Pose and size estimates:

• • • • • • •

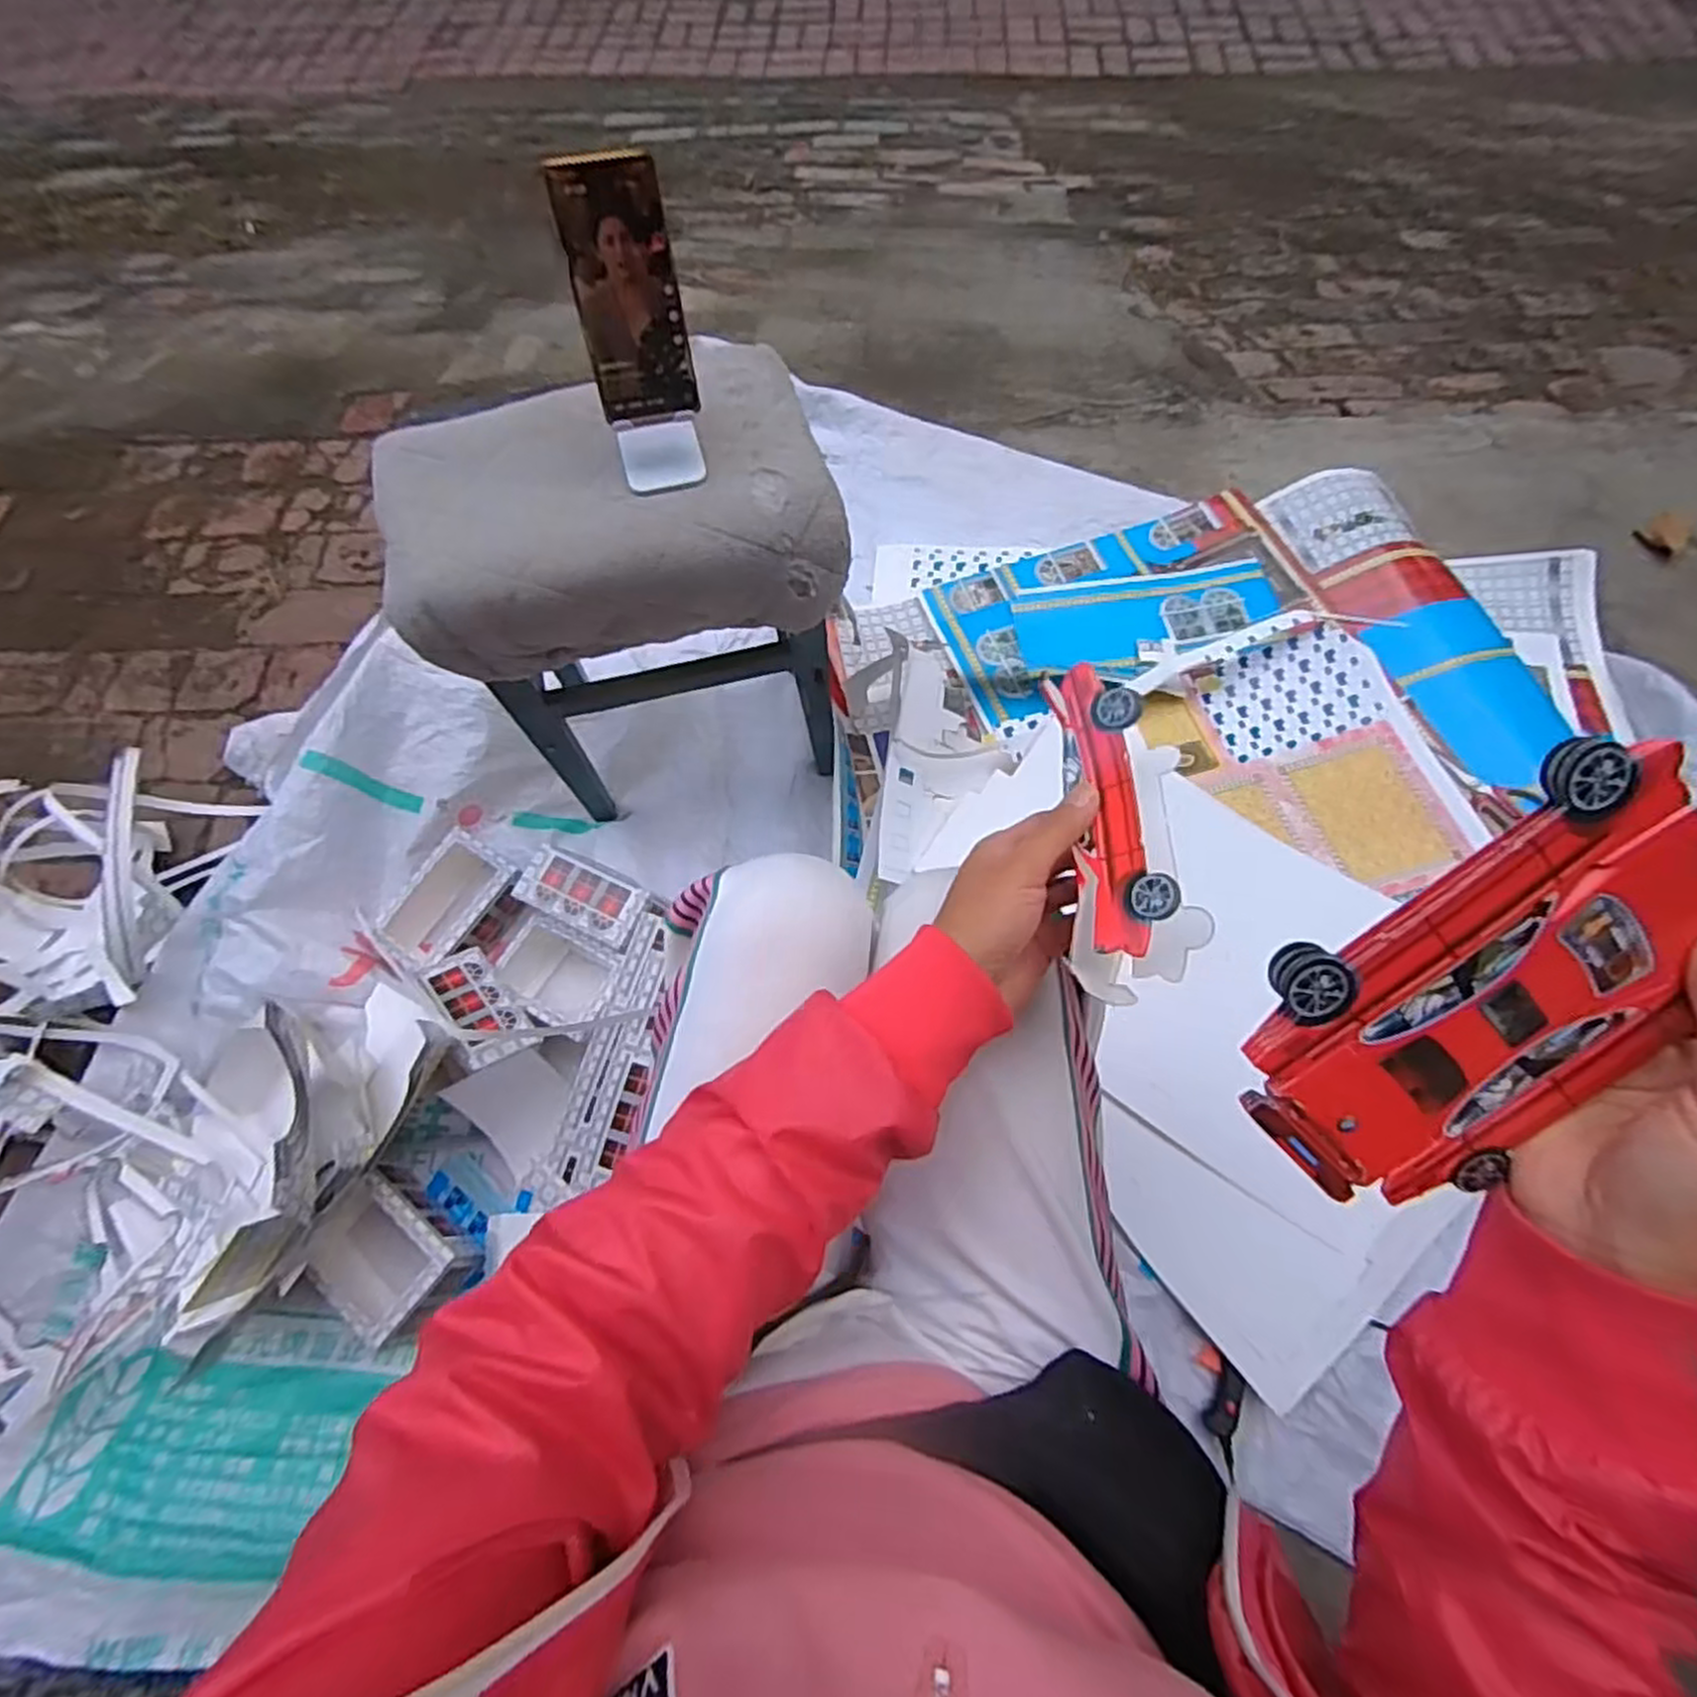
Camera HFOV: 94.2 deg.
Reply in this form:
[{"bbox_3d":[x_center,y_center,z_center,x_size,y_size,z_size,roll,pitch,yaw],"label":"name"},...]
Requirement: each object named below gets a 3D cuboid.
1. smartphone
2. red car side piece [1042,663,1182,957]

• • • • • • •

What is needed is an exact copy of the entries above, with no images in it.

Camera HFOV: 94.2 deg.
Reply in this form:
[{"bbox_3d":[x_center,y_center,z_center,x_size,y_size,z_size,roll,pitch,yaw],"label":"name"},...]
Requirement: each object named below gets a 3D cuboid.
1. smartphone
2. red car side piece [1042,663,1182,957]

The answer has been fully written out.